**Input material**:
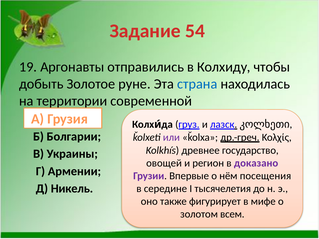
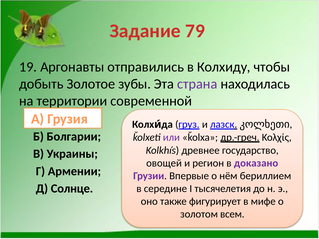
54: 54 -> 79
руне: руне -> зубы
страна colour: blue -> purple
посещения: посещения -> бериллием
Никель: Никель -> Солнце
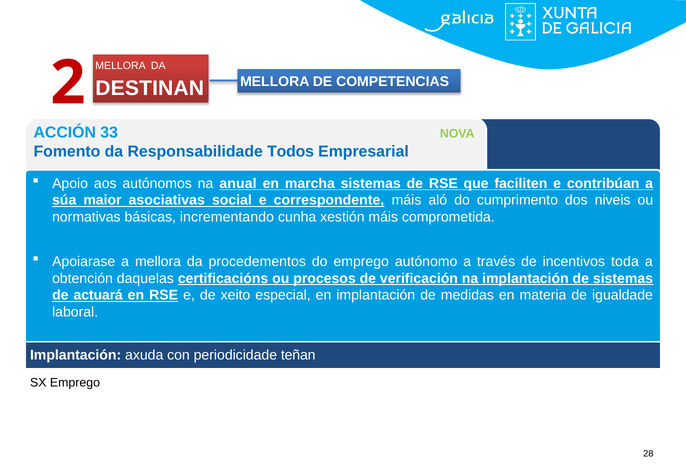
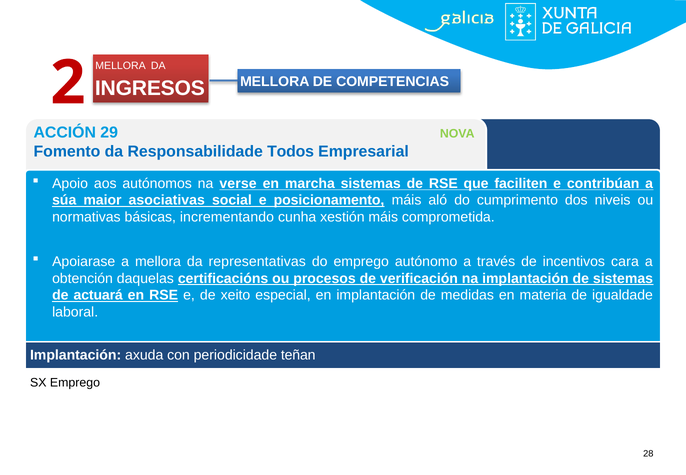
DESTINAN: DESTINAN -> INGRESOS
33: 33 -> 29
anual: anual -> verse
correspondente: correspondente -> posicionamento
procedementos: procedementos -> representativas
toda: toda -> cara
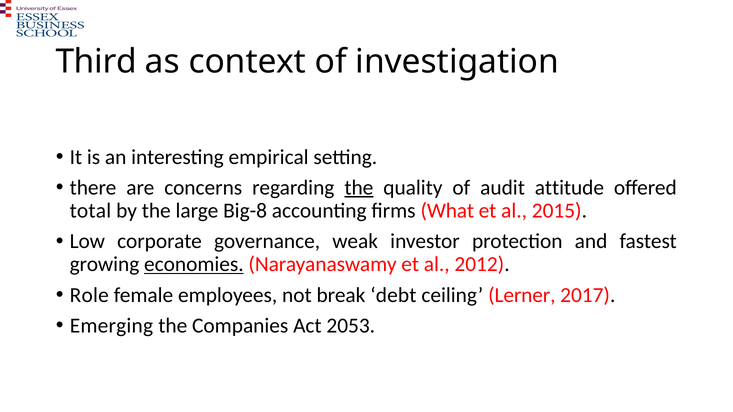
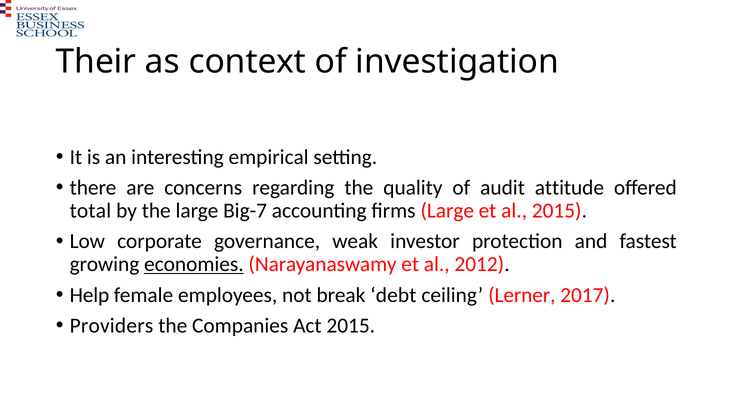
Third: Third -> Their
the at (359, 188) underline: present -> none
Big-8: Big-8 -> Big-7
firms What: What -> Large
Role: Role -> Help
Emerging: Emerging -> Providers
Act 2053: 2053 -> 2015
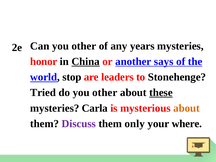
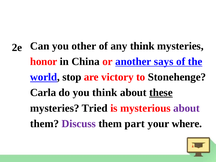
any years: years -> think
China underline: present -> none
leaders: leaders -> victory
Tried: Tried -> Carla
do you other: other -> think
Carla: Carla -> Tried
about at (186, 108) colour: orange -> purple
only: only -> part
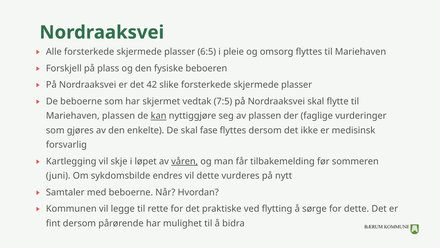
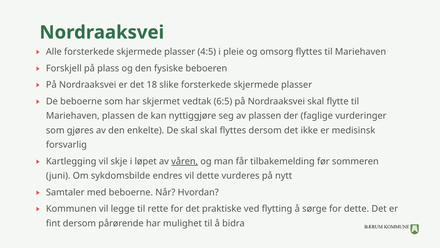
6:5: 6:5 -> 4:5
42: 42 -> 18
7:5: 7:5 -> 6:5
kan underline: present -> none
skal fase: fase -> skal
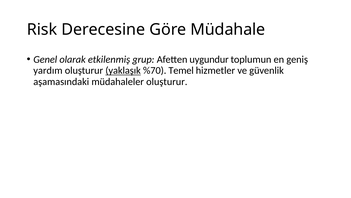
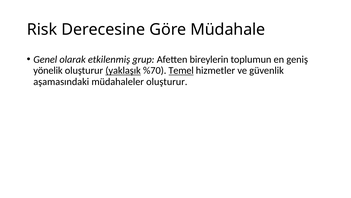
uygundur: uygundur -> bireylerin
yardım: yardım -> yönelik
Temel underline: none -> present
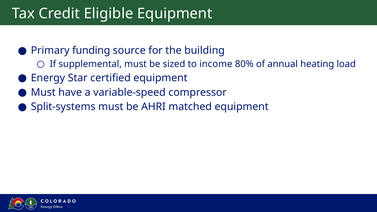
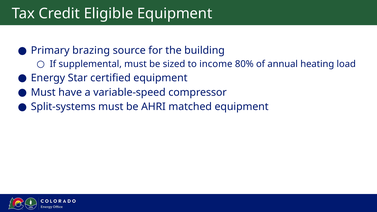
funding: funding -> brazing
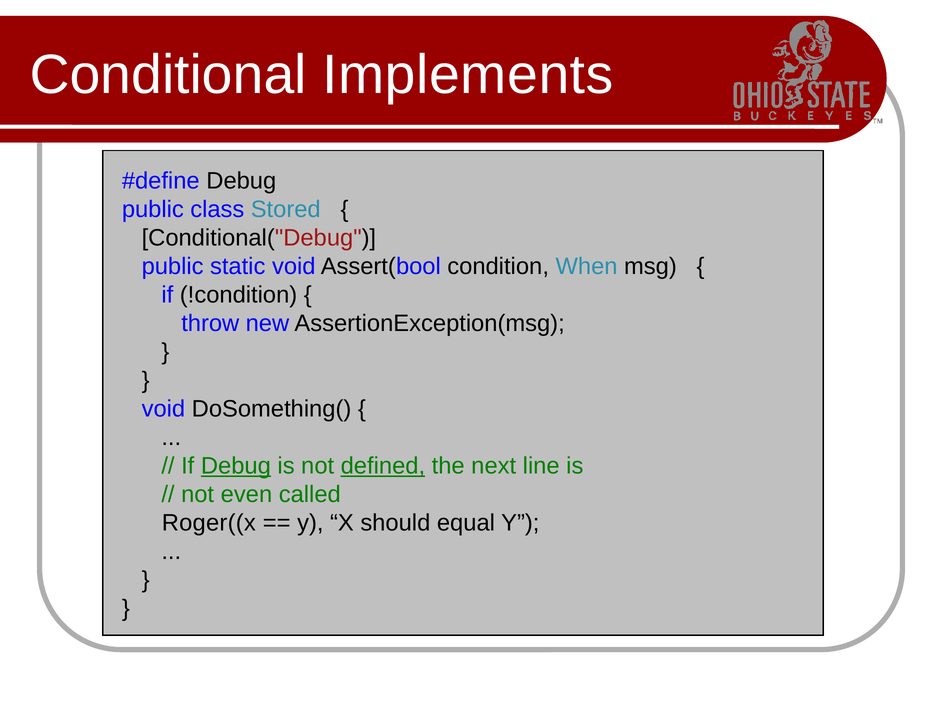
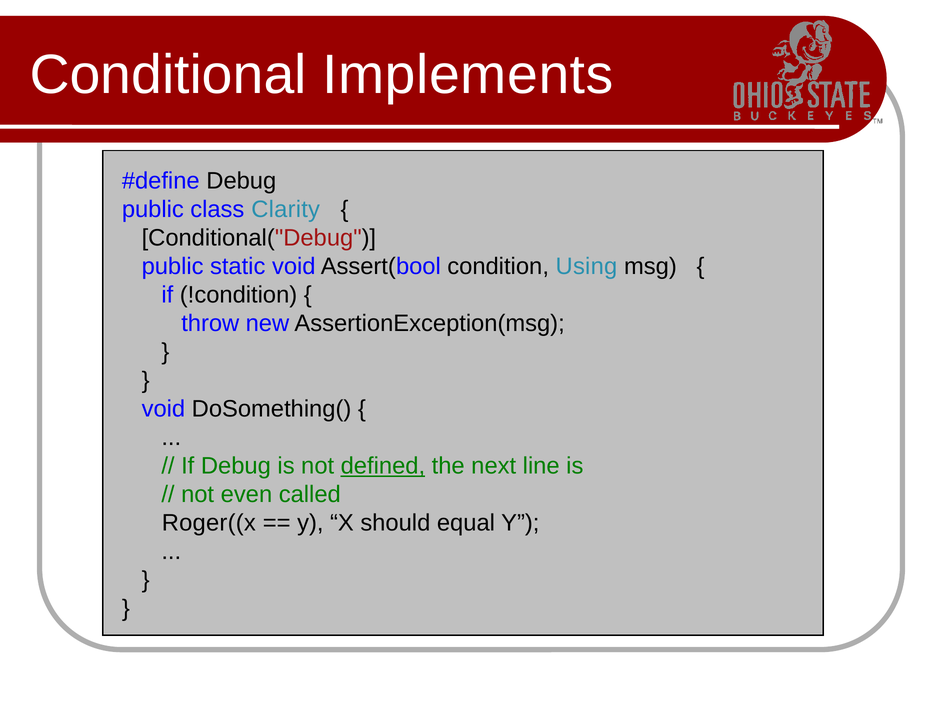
Stored: Stored -> Clarity
When: When -> Using
Debug at (236, 466) underline: present -> none
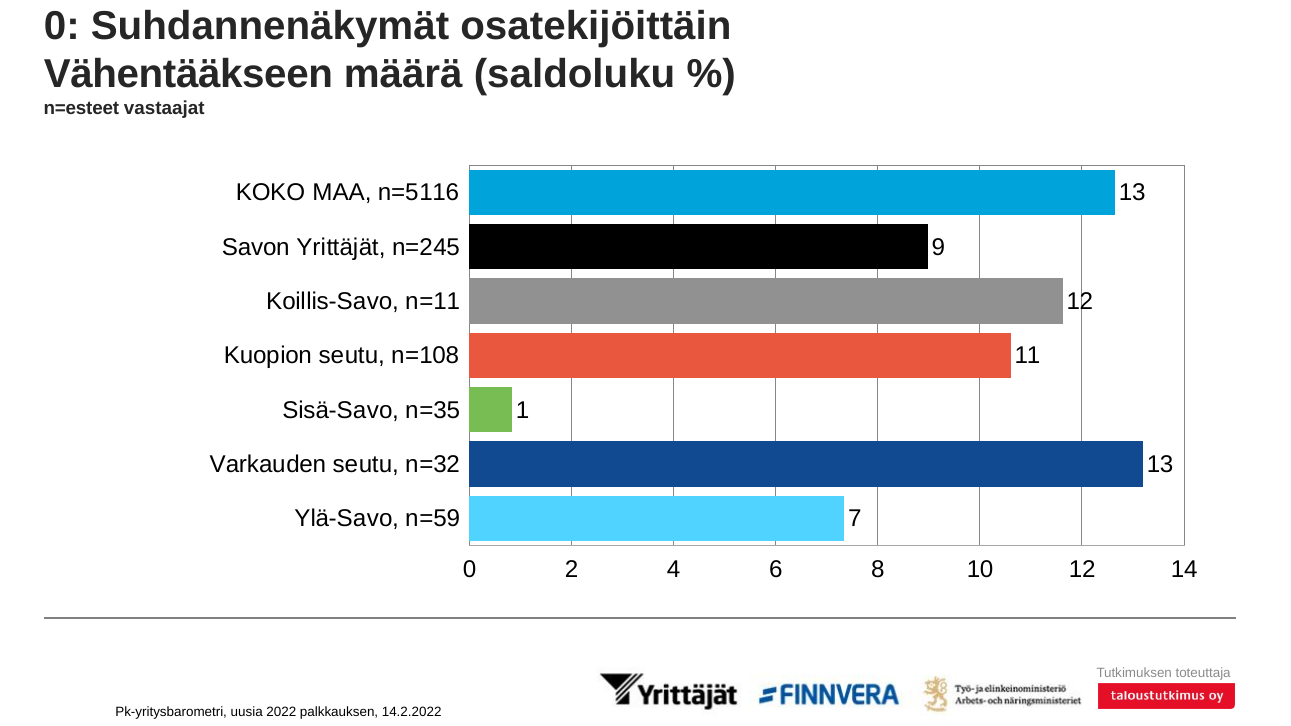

**What the task requires**: Can you print every line from all the items above without any changes, leaving the pictures out?

**Completed exercise**:
54: 54 -> 79
руне: руне -> зубы
страна colour: blue -> purple
посещения: посещения -> бериллием
Никель: Никель -> Солнце
DESTINAN: DESTINAN -> INGRESOS
33: 33 -> 29
anual: anual -> verse
correspondente: correspondente -> posicionamento
procedementos: procedementos -> representativas
toda: toda -> cara
Third: Third -> Their
the at (359, 188) underline: present -> none
Big-8: Big-8 -> Big-7
firms What: What -> Large
Role: Role -> Help
Emerging: Emerging -> Providers
Act 2053: 2053 -> 2015
any years: years -> think
China underline: present -> none
leaders: leaders -> victory
Tried: Tried -> Carla
do you other: other -> think
Carla: Carla -> Tried
about at (186, 108) colour: orange -> purple
only: only -> part
6:5: 6:5 -> 4:5
42: 42 -> 18
7:5: 7:5 -> 6:5
kan underline: present -> none
skal fase: fase -> skal
uygundur: uygundur -> bireylerin
yardım: yardım -> yönelik
Temel underline: none -> present
funding: funding -> brazing
Stored: Stored -> Clarity
When: When -> Using
Debug at (236, 466) underline: present -> none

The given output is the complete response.